In August this year i was in US combining business with family engagements. During the last leg of my journey, in New york, after hours of comparing hotel prices, i found a Radisson near the Newark airport to be the cheapest. $41 per night. That’s what i booked for two nights.
After a long day, of a client visit, and strolling endlessly (and aimlessly) for the rest of the day on Times Square, i got a little late in catching the metro back to Newark. To get to the airport was a $40 ride, which i had made on day one of arriving in Newark, but was unwilling to use a taxi again. So, i waited for the last bus at 10:30pm at a deserted bus stop in down-town Newark. Most of my friends and relatives in US would call me crazy for having done that – they say that this region is extremely unsafe and crime prone. But i did – to conserve our hard earned money at Srijan. Sometimes, i find myself being penny-wise-pound-foolish – but that is another story – and must not take away from me anything on my spirit of conserving our money.
Finally, i heard some chattering across the road, and the rolling noise of a bag. Along came a black woman, talking loudly to an Asian looking man (note: in US – Asians are people from China/Japan/Korea/SE Asia – and not Indians as you would imagine). They had barely made it in time to catch the same bus. We got talking, and soon realised that the Asian guy was born-brought-up in America (with Chinese roots), and was the CEO of a top Social Media Marketing company in the US, with a turnover of $3-4 million, and with over 30 employees.

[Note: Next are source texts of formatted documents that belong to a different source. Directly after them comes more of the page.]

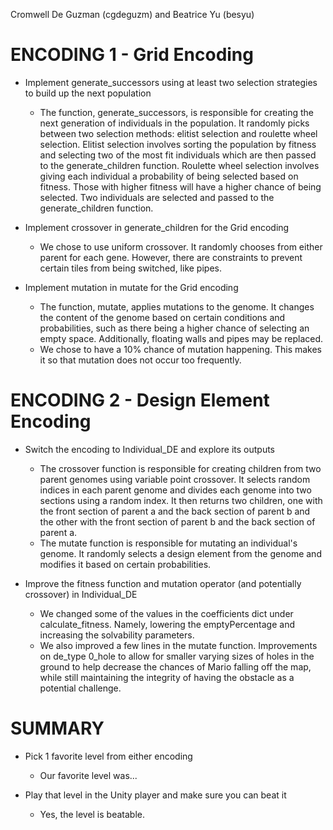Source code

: Cromwell De Guzman (cgdeguzm) and Beatrice Yu (besyu)

# ENCODING 1 - Grid Encoding
- Implement generate_successors using at least two selection strategies to build up the next population

    - The function, generate_successors, is responsible for creating the next generation of individuals in the population. It randomly picks between two selection methods: elitist selection and roulette wheel selection. Elitist selection involves sorting the population by fitness and selecting two of the most fit individuals which are then passed to the generate_children function. Roulette wheel selection involves giving each individual a probability of being selected based on fitness. Those with higher fitness will have a higher chance of being selected. Two individuals are selected and passed to the generate_children function. 

- Implement crossover in generate_children for the Grid encoding

    - We chose to use uniform crossover. It randomly chooses from either parent for each gene. However, there are constraints to prevent certain tiles from being switched, like pipes. 

- Implement mutation in mutate for the Grid encoding

    - The function, mutate, applies mutations to the genome. It changes the content of the genome based on certain conditions and probabilities, such as there being a higher chance of selecting an empty space. Additionally, floating walls and pipes may be replaced. 
    - We chose to have a 10% chance of mutation happening. This makes it so that mutation does not occur too frequently. 

# ENCODING 2 - Design Element Encoding

- Switch the encoding to Individual_DE and explore its outputs

    - The crossover function is responsible for creating children from two parent genomes using variable point crossover. It selects random indices in each parent genome and divides each genome into two sections using a random index. It then returns two children, one with the front section of parent a and the back section of parent b and the other with the front section of parent b and the back section of parent a. 
    - The mutate function is responsible for mutating an individual's genome. It randomly selects a design element from the genome and modifies it based on certain probabilities. 

- Improve the fitness function and mutation operator (and potentially crossover) in Individual_DE

    - We changed some of the values in the coefficients dict under calculate_fitness. Namely, lowering the emptyPercentage and increasing the solvability parameters.
    - We also improved a few lines in the mutate function. Improvements on de_type 0_hole to allow for smaller varying sizes of holes in the ground to help decrease the chances of Mario falling off the map, while still maintaining the integrity of having the obstacle as a potential challenge.

# SUMMARY

- Pick 1 favorite level from either encoding

    - Our favorite level was...

- Play that level in the Unity player and make sure you can beat it

    - Yes, the level is beatable.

Why the hell was he looking so shabby? And travelling with me in a bus? To save money? WTF?
That’s exactly how it turned out to be, as i realised in digging a little further. He mentioned, exactly like i do often, “Oh i have to pay off everyone’s salaries and then if something’s left i pay myself. My salary is often lower than a lot of people at the company as well”. He’d been in business for over 4 years now.
At office, however, the expectations of people is often different. I am often criticised by my colleagues for the slow growth of Srijan. Success stories narrated in movies such as The Social Network, fuel such unjustified judgements. My friend, designer and co-entrepreneur, Itu, put perspective to the success of entrepreneurs. He was sharing a concern when he noted, “…you would know well Rahul, that in the winning of a deal, luck has such a big role to play; there are so many factors at play; you never know which way things will turn; it’s not always about being most competent to do a job“.
Having said that, i will not shy away from accepting that in my performance (self-evaluation) as a business leader is rather poor.